75x relay under dash...there is no splicing into it...look at it and you will see what i am talking about

the wire for your amp is hopefully attached the the same relay

i would run a line for each

and depending on the size of wire you ran to power your amp you can tap that for 12v power


----------



## Señor BigJuts (May 19, 2005)

yeah theres no splicing needed. It just bolts down with a terminal end. For the 12v power, i'd recommend running it straight to the battery on each application (one for the amp, one for the air). 
Or you can run a large power wire from the battery to a distribution block, then split and have one go to the amp and one to the air with inline fuses for each. depending on how many compressors your trying to run would determine the line size needed, etc. 

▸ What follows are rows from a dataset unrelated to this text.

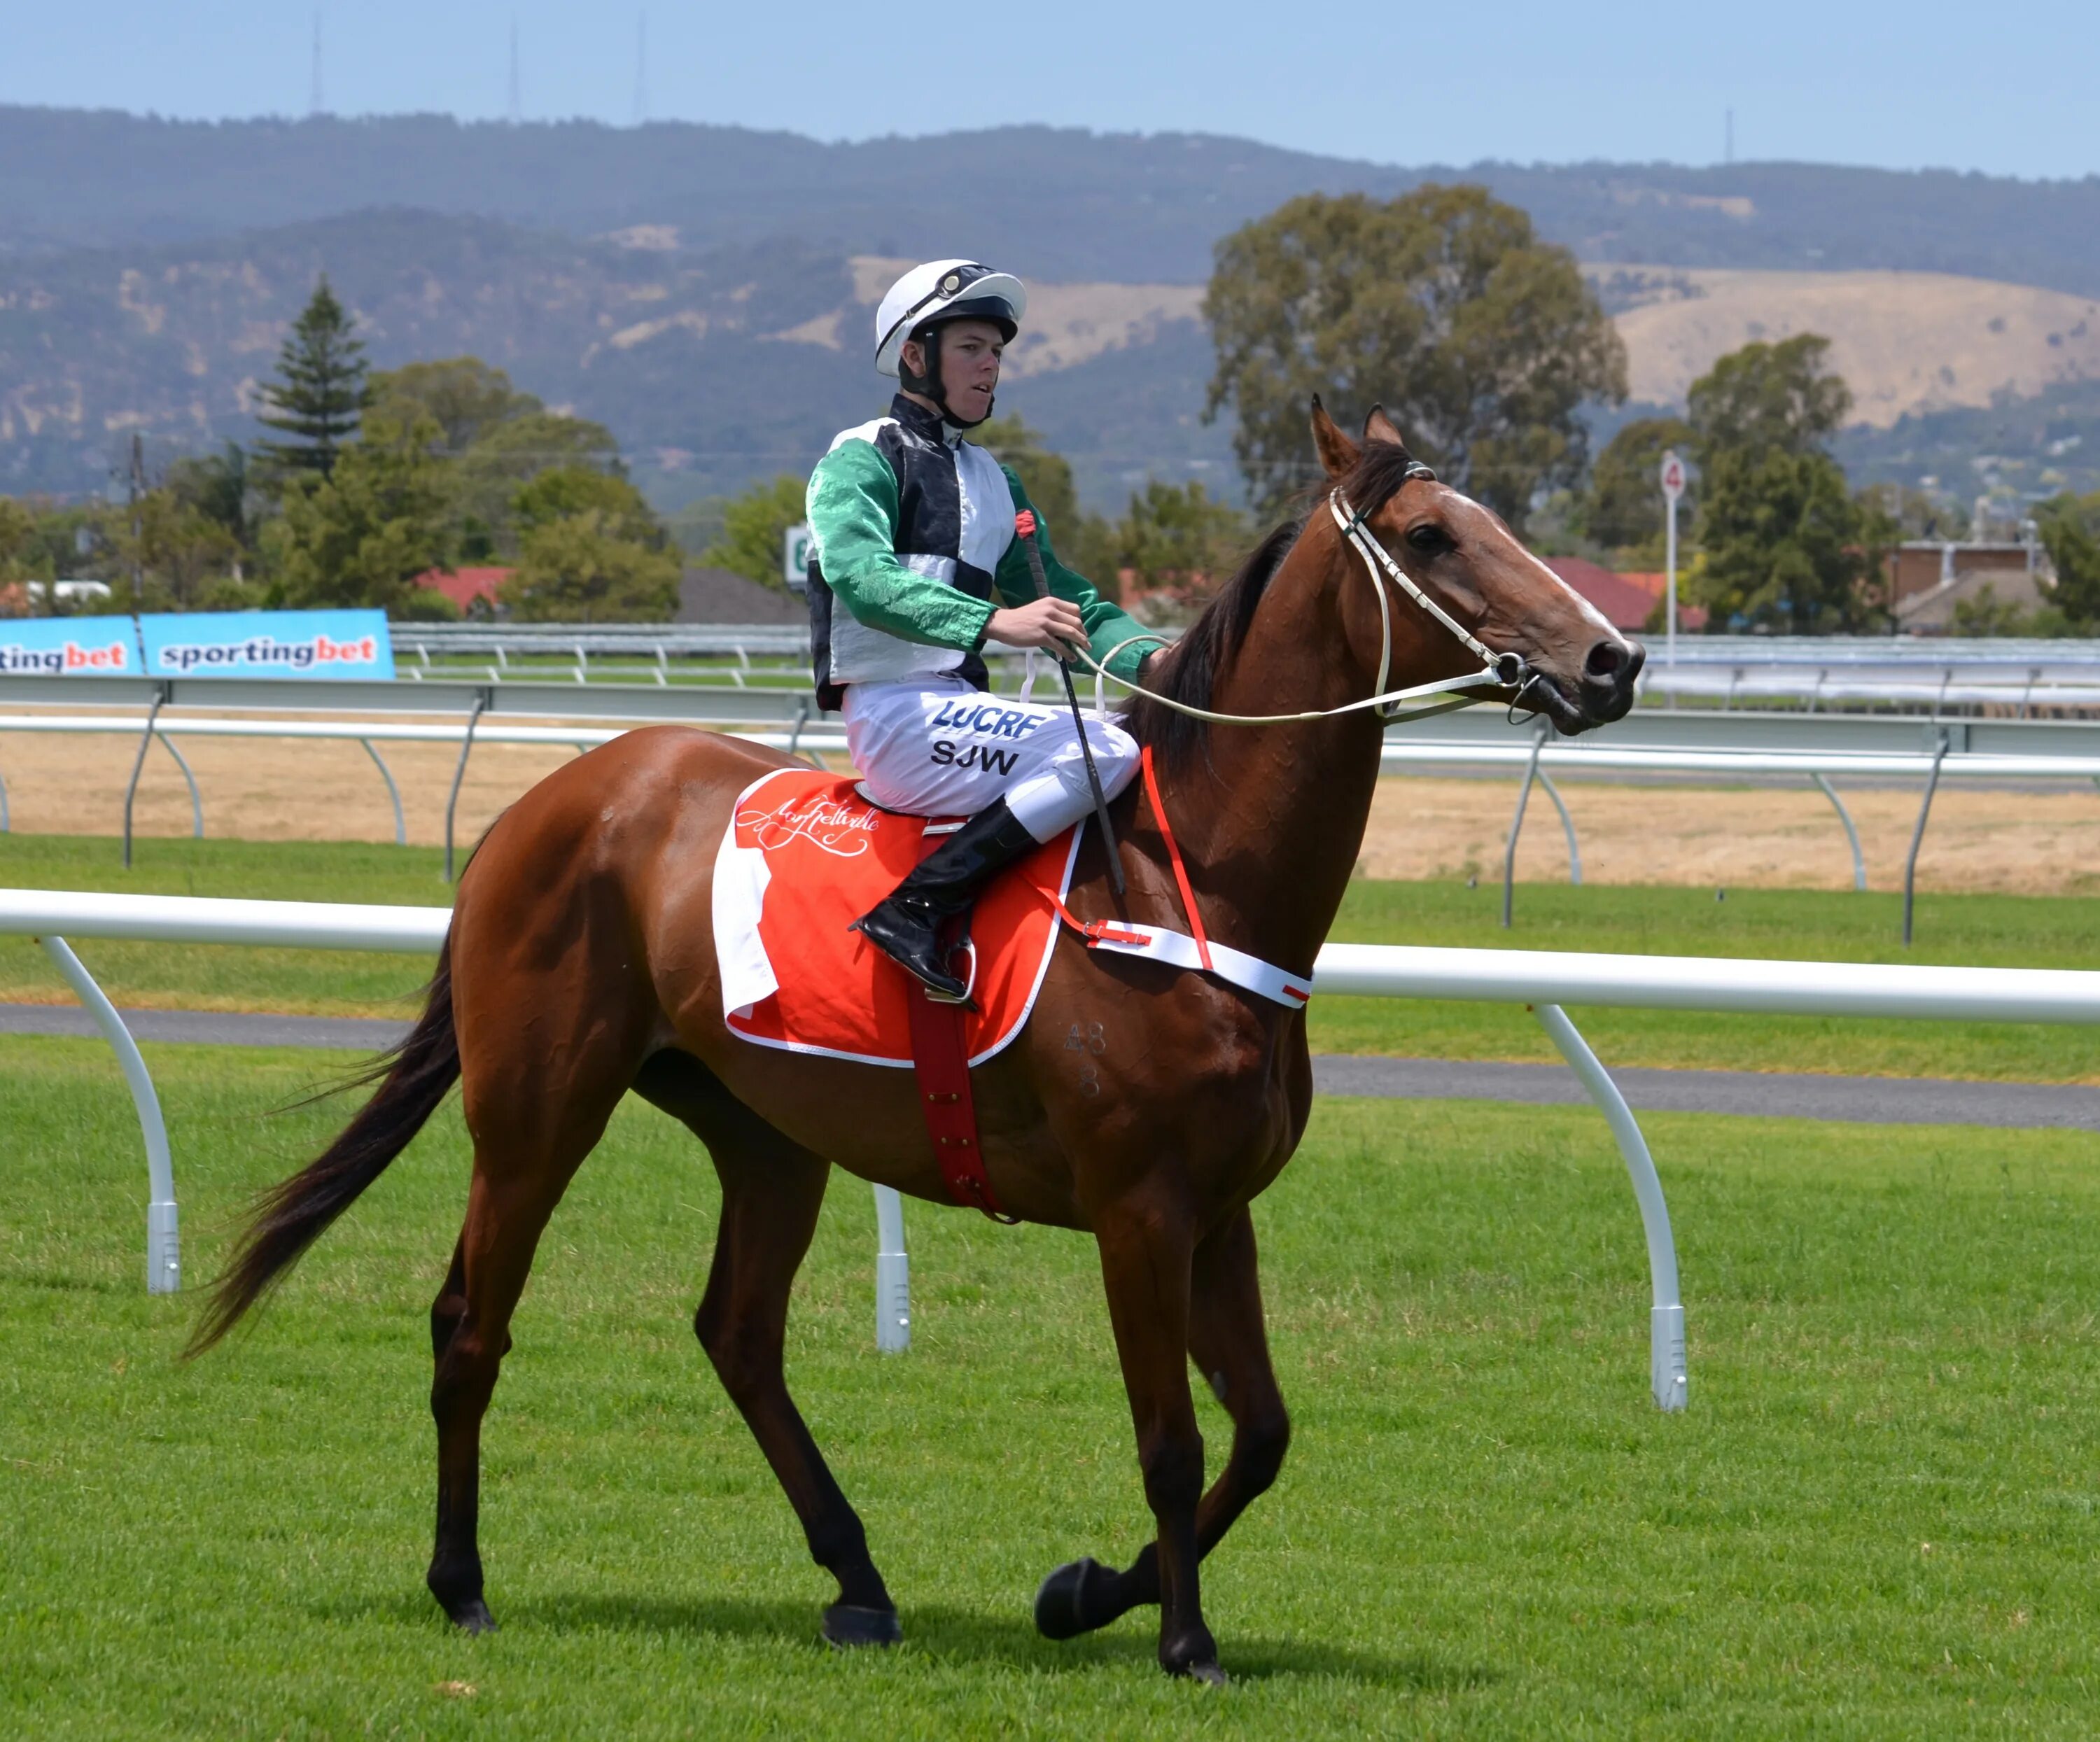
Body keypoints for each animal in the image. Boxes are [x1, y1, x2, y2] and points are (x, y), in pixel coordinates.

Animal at [193, 402, 1638, 1687]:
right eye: (1433, 534)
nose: (1613, 659)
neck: (1190, 883)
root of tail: (540, 804)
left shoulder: (1221, 1205)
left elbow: (1265, 1432)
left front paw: (1085, 1591)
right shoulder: (1139, 1206)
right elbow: (1171, 1438)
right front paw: (1184, 1639)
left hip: (766, 1131)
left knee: (737, 1332)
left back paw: (858, 1577)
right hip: (538, 1109)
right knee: (470, 1319)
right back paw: (463, 1580)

Personally i'd stick with one power line for the air components and one for the audio setup.


----------



## Dameon (Oct 6, 2008)

Bumping an old thread cause I do t want to start another. I am in the middle of putting my air build and when I went to tap the accessory I do not have a relay x75 under my dash. I assume any accessory relay under the dash would be sufficient or am I wrong?


----------



## blue bags (Jul 1, 2009)

yea any key on source works. test light :thumbup: the 75x is just the end all be all key on source for any mk4 owner :laugh:


----------



## Dameon (Oct 6, 2008)

I thought so thank you, and it is a 2001 wolfsburg which is why I am puzzled as to no x75 relay. Ah well.


----------